LES ARTS DE LA RUE EN QUESTION par la Fédération des Arts de la Rue aux Ateliers FRAPAZ et à la MJC de Villeurbanne, 28 novembre

Une grande partie de la profession s’est réunie pendant deux jours pour faire le point sur les pistes de développement des aides attribuées aux artistes de rue. C’est Patrice Papelard qui nous accueille et nous retrouvons nombre de vieux routiers amis, entourés d’une ribambelle de jeunes femmes issues des masters de médiation culturelle qui maîtrisent à merveille la nov-langue.
Une première réunion dans la belle MJC rénovée permet d’évoquer une piste de développement des aides attribuées par les pouvoirs publics, celle des 1% au titre des arts plastiques. 12000 oeuvres ont été aidées par l’État et les Collectivités territoriales (on peut remarquer que pour la plupart, les réussites artistiques n’ont guère survécu !). On pourrait monter un 1% au titre de la création en espace public, proposer une loi ou une circulaire, créer un fonds globalisé qui pourrait rassembler une manne de plusieurs milliards d’€.

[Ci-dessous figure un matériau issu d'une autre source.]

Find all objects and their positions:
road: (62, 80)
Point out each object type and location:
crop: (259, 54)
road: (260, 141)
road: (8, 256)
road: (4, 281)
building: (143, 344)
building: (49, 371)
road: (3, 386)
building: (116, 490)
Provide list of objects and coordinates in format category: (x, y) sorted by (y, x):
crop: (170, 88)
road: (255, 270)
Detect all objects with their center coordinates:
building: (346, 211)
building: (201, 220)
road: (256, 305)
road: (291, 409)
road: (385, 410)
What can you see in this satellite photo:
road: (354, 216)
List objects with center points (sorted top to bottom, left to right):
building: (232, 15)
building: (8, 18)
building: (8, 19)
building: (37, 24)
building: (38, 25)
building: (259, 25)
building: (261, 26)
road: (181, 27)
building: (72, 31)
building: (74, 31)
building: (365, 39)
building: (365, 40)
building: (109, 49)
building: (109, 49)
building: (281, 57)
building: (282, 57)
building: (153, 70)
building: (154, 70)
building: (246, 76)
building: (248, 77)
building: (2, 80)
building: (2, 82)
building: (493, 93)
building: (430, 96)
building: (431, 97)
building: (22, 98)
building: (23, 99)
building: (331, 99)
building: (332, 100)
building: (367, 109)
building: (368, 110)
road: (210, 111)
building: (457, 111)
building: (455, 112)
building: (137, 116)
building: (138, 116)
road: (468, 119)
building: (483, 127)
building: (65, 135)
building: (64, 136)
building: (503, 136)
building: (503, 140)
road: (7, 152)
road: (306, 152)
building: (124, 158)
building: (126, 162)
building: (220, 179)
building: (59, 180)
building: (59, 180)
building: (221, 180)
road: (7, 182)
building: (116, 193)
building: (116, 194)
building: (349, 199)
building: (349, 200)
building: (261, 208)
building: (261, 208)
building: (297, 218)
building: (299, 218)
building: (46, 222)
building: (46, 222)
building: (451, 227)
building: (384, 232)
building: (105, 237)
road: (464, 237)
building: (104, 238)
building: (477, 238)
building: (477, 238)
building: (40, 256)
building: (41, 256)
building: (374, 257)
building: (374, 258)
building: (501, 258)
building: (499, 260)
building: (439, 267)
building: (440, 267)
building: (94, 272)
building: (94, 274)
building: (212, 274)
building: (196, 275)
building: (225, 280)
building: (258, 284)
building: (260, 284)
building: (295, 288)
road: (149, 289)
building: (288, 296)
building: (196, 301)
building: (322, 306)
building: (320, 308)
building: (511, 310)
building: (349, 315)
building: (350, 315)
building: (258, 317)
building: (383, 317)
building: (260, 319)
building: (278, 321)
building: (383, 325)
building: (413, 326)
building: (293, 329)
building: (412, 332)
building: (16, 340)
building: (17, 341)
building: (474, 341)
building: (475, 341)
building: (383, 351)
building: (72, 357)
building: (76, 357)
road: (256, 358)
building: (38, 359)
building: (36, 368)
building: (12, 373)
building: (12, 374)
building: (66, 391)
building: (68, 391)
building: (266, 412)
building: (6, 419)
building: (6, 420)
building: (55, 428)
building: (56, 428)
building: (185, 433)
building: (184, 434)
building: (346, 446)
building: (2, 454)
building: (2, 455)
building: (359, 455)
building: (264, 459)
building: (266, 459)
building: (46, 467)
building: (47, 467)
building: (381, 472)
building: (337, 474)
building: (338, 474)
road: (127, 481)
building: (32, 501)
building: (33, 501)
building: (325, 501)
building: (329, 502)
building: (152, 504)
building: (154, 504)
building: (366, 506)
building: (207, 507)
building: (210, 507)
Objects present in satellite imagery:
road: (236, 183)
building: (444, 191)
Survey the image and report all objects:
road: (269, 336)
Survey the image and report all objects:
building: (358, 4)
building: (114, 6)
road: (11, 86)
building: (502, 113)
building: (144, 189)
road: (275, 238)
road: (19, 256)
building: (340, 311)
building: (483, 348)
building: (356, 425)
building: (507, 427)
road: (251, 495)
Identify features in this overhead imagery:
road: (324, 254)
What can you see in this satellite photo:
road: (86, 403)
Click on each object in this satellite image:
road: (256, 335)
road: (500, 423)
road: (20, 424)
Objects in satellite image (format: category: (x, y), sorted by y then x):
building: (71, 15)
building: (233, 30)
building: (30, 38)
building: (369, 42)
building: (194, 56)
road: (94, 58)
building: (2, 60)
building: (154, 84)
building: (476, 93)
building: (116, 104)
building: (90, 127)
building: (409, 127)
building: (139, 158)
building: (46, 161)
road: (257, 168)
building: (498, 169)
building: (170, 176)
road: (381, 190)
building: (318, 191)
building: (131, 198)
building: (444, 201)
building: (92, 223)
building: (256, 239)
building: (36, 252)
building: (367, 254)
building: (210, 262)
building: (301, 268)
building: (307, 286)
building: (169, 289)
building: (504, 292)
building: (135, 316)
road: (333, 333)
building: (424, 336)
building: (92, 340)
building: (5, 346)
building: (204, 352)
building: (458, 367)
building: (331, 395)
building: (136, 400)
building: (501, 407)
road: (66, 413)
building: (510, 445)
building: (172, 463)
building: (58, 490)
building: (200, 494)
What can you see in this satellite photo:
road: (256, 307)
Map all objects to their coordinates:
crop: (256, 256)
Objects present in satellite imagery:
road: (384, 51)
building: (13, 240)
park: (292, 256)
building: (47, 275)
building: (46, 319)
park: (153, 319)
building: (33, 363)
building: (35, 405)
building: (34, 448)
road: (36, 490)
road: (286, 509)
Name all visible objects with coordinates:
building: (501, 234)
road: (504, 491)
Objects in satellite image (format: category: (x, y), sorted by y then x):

Comment peut-on se former ? Il faut développer des refuges pour artistes itinérants, créer une école du spectateur, replacer le local au centre des préoccupations de l’artiste.
Les moyens attribués : 77 Scènes Nationales, 12 Centres Nationaux des Arts de la Rue( bien moins aidées). 80 % des 70 projets sont aidés par un seul CNAR, 3 projets sont aidés par l’ensemble des CNAR.
Il faudrait inventer une démocratie directe en dehors des élections. La Fédération devrait être associée à la désignation des directeurs de CNAR. Comment aller plus avant dans la visibilité des arts de la rue ? Il faudrait intervenir dans les grands lieux de formation et un compagnonnage avec les élus à instituer dans les rendez-vous. La Fédération peut proposer des moments de rencontres entre anciennes et nouvelles compagnies pour rendre visibles les expérimentations. Il existe un trou préjudiciable entre les compagnies qui naissent et celles qui meurent.
On nous bombarde ensuite d’acronymes obscurs : les SODAR, schémas d’orientation des arts de la rue en cours de rédaction pour élaborer un projet pertinent et impertinent, la MNACEP, mission nationale des arts et de la création en espace public (sauf erreur de ma part) en vue d’élaborer un dialogue territorial. Les arts ne sont légitimes qu’auprès de 5% de la population. Il existe aussi les SOLIMA, schémas d’orientation des musiques actuelles. En conclusion puisqu’il n’y a plus d’argent, pourquoi s ‘emmerder à en chercher ? Inventons du rêve et non pas du cauchemar!
Pour la deuxième partie de la journée, nous nous réunissons aux Ateliers Frapaz, beaucoup plus frustes, en commissions, dont le sens orchestrées par ces jeunes masterisés dont les conclusions me sont restées obscures.